Der alte Westphalen hatte das befriedigt vernommen und nickte leicht. Auch wenn man annehmen konnte, dass er klug genug war, die etwas übertriebene Darbietung zu durchschauen, im Kern, das wusste er, war sie ehrlich gemeint.

Vater Marx bekam Tränen in die Augen, ja er weinte. Dann fing er sich.

»Ich bin sonst kein schwacher Mann, aber eben ein schwacher Vater. Dir, mein Sohn, ist das Glück beschieden, das nur wenigen Jünglingen zuteil wird. Dieses Glück sollst du zu schätzen wissen.«

»Ja, Papa, ich …!« Sophie hatte Karl ein Bild mitgegeben. Das zog Karl jetzt heraus.

»Euer Bildnis, Vater, werde ich immer an meinem Herzen tragen.«

Er zeigte es stolz und verstaute es in seiner Jackeninnentasche, wo es genau auf das Bild von Jenny passte, das er noch näher am Herzen trug.

»Und studiere nicht mehr, als deiner Gesundheit zuträglich ist.« Ein weiser Ratschlag des alten Marx, der gleich wieder in Tränen ausbrach.

Ludwig, auch er hatte, so schien es, leicht feuchte Augen, war herangekommen.

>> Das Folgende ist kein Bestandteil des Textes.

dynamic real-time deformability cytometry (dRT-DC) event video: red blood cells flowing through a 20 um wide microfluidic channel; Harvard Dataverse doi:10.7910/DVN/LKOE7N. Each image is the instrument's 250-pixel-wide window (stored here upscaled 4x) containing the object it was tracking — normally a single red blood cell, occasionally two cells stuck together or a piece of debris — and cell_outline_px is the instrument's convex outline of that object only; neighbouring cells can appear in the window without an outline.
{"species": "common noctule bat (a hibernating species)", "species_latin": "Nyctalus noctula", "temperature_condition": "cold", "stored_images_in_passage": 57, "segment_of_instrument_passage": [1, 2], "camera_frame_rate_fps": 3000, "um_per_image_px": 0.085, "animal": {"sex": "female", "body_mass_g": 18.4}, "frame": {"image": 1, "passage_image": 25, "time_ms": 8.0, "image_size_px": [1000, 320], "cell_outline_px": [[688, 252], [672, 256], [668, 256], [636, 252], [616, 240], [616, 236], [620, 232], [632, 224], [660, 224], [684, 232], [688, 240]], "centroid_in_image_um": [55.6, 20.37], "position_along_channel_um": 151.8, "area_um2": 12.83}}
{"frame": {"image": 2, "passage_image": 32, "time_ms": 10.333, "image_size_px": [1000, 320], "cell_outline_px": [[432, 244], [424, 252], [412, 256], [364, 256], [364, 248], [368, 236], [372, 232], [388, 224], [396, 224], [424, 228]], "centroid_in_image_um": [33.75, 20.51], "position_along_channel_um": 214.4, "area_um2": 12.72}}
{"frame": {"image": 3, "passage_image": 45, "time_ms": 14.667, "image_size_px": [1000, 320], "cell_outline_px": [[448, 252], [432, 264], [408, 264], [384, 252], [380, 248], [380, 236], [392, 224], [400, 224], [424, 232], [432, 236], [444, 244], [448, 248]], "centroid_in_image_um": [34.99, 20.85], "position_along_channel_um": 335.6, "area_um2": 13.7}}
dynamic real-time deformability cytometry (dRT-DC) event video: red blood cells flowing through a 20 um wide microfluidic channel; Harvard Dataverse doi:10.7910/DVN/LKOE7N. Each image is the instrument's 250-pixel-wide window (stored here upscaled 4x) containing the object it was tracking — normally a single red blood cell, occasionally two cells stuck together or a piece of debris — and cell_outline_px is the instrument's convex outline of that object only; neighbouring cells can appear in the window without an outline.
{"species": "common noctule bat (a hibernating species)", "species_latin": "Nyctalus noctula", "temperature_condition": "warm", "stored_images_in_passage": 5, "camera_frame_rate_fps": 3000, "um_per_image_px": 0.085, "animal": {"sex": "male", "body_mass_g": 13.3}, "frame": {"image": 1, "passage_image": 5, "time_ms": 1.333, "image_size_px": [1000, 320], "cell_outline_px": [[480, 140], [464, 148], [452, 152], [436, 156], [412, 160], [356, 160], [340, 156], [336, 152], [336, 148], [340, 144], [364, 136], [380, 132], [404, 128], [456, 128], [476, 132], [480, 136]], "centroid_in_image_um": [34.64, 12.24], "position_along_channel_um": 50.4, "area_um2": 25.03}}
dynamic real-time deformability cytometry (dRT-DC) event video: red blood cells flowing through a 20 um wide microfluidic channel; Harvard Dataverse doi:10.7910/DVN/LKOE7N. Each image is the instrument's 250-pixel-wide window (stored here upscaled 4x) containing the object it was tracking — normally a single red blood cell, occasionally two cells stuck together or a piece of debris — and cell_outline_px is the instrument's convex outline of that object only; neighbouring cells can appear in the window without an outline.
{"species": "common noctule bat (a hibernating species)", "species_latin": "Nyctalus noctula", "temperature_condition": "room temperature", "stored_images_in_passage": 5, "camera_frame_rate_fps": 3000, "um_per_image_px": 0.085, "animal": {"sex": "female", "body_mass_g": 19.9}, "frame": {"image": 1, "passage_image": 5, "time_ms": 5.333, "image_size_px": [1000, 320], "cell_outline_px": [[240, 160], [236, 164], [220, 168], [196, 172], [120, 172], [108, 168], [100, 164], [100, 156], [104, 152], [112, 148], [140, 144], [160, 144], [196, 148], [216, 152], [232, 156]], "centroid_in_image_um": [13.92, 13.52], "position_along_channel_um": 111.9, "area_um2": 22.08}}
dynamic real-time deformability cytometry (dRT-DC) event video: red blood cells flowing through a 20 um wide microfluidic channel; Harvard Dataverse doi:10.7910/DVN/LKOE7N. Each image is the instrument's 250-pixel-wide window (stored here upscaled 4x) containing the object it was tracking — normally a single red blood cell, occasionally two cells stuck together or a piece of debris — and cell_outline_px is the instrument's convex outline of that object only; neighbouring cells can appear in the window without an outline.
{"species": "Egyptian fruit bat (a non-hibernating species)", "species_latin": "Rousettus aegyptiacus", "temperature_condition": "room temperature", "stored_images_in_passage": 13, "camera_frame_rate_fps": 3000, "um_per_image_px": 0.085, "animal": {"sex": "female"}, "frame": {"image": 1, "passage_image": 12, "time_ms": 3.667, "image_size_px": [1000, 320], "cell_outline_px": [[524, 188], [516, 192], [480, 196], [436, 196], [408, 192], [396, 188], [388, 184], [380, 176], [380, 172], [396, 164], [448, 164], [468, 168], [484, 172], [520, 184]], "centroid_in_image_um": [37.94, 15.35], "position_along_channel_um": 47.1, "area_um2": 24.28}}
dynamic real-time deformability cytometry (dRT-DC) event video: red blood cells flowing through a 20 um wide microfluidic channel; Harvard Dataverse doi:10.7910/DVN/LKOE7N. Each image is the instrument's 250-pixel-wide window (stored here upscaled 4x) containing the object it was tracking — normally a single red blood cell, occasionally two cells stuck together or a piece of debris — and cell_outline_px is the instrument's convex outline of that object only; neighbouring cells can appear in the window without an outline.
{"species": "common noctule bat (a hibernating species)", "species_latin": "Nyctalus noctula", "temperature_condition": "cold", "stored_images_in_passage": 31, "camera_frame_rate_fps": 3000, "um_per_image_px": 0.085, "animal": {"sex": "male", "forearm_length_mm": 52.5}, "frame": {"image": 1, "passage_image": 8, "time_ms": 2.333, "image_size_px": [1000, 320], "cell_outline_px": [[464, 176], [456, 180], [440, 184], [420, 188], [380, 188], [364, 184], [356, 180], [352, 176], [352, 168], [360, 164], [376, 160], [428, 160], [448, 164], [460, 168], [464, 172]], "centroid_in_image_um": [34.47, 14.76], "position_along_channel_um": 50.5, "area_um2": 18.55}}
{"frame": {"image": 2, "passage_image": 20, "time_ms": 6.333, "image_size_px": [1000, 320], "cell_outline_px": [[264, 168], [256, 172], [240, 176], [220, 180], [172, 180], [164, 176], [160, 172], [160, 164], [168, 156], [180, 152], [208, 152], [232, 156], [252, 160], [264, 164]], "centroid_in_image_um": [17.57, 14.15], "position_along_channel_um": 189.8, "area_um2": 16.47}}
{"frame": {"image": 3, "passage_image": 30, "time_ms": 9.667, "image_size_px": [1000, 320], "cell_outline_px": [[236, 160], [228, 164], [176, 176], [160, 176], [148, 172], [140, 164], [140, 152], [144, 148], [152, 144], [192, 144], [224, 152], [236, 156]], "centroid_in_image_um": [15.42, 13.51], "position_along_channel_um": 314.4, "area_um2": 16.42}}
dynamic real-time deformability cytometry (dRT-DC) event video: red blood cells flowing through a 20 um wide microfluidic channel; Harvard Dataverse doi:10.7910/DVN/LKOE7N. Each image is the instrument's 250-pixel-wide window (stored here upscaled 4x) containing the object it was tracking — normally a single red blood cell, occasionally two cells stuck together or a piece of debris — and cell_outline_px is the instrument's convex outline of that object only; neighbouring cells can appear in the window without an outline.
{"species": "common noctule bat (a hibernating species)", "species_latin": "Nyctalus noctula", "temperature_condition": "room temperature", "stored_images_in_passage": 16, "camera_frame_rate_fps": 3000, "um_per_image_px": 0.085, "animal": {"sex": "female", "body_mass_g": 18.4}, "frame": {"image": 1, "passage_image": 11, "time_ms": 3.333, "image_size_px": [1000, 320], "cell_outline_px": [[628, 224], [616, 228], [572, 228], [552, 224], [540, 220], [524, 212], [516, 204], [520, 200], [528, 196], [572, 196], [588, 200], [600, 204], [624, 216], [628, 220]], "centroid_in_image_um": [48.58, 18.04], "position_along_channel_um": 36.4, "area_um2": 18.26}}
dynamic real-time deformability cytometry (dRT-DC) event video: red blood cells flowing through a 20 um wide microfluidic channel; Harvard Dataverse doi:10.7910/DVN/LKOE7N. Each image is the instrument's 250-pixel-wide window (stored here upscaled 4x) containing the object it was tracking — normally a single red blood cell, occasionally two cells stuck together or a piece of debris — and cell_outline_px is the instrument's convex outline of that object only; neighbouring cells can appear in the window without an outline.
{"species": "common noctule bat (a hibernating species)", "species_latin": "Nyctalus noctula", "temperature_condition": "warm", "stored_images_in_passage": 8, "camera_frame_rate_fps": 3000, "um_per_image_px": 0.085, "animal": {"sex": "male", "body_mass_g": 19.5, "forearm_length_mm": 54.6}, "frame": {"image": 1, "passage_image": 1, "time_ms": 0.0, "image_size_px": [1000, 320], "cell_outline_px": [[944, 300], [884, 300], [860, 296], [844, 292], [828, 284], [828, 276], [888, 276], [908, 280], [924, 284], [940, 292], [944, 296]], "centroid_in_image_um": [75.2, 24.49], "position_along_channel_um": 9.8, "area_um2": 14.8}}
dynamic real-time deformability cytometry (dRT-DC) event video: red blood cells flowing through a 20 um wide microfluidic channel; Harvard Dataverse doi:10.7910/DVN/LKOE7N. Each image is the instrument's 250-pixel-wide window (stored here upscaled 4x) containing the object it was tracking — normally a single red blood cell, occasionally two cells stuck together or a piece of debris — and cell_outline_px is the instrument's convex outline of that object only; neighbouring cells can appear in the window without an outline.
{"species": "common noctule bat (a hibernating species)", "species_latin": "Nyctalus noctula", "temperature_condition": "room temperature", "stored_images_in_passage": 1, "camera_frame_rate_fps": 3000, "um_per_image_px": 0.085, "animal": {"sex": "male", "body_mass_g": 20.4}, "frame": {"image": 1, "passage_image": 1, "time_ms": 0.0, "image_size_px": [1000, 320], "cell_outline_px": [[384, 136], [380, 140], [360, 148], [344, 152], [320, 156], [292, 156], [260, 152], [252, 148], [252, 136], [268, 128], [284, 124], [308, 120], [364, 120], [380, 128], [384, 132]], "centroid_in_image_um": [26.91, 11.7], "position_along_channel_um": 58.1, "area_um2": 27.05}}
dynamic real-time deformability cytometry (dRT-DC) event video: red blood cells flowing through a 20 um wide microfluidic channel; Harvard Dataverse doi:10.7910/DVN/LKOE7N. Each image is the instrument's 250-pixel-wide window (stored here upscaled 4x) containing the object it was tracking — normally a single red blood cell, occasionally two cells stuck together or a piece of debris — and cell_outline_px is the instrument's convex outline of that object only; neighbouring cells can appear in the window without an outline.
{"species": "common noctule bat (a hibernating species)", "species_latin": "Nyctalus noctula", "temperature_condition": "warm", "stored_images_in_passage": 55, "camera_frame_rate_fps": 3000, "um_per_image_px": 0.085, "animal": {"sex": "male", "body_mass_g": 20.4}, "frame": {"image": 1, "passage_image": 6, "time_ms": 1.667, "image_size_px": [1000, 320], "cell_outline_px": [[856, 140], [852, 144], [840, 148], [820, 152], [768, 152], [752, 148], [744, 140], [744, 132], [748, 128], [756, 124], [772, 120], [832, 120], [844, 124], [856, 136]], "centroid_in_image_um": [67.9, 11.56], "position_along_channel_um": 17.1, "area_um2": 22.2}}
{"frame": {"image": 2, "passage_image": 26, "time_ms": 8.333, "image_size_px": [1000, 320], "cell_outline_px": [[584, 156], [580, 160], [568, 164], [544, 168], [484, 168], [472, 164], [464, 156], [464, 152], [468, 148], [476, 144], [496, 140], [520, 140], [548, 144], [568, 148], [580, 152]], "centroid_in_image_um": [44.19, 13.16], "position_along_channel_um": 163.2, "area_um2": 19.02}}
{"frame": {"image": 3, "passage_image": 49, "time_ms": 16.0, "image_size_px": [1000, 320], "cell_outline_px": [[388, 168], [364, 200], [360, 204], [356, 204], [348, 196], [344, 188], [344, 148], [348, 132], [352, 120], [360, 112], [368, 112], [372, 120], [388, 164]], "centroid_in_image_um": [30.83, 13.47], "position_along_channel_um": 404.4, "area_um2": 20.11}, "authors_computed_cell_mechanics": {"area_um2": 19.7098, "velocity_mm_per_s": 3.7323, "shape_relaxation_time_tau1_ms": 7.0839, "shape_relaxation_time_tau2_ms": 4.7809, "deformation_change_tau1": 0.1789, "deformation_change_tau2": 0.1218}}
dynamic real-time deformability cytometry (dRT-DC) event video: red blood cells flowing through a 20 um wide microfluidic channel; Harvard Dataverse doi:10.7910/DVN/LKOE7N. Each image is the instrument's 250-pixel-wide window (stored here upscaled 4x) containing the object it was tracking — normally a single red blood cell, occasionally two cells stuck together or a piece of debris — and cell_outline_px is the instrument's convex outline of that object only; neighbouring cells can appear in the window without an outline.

»Karl, höre nicht auf das Geschwätz alter Väter und Heulsusen. Studiere, wie es dir behagt und lies ab und zu auch was Anderes als nur trockene Jurisprudenz-Bücher…«

Er steckte ihm ein Buch zu: Le Nouveau Christianisme.

»Saint-Simon!?«

»Du sagtest, du hättest es noch nicht gelesen.«

Karl frech grinsend: »Dann muss ich wohl den alten Utopisten …«

»Eine Weltkarte«, unterbrach ihn Ludwig, »in der das Land Utopia nicht verzeichnet ist, ne mérite pas le respect! Doch vergiss die Utopie der Liebe nicht.«

»Aber …«

»Still, kein Wort …«

Das Boot legte ab. Karl winkte. Die Mutter weinte, wirkte dabei aber seltsam abwesend. Sophie heulte jetzt auch und selbst Vater Marx schämte sich nun seiner Tränen nicht mehr. Ludwig von Westphalen reichte ihm ein Tuch zum Hineinschnäuzen.

Karl stand auf dem Schiff und winkte nochmal kurz seiner Familie zu. Die Tränenreichen waren bald verschwunden.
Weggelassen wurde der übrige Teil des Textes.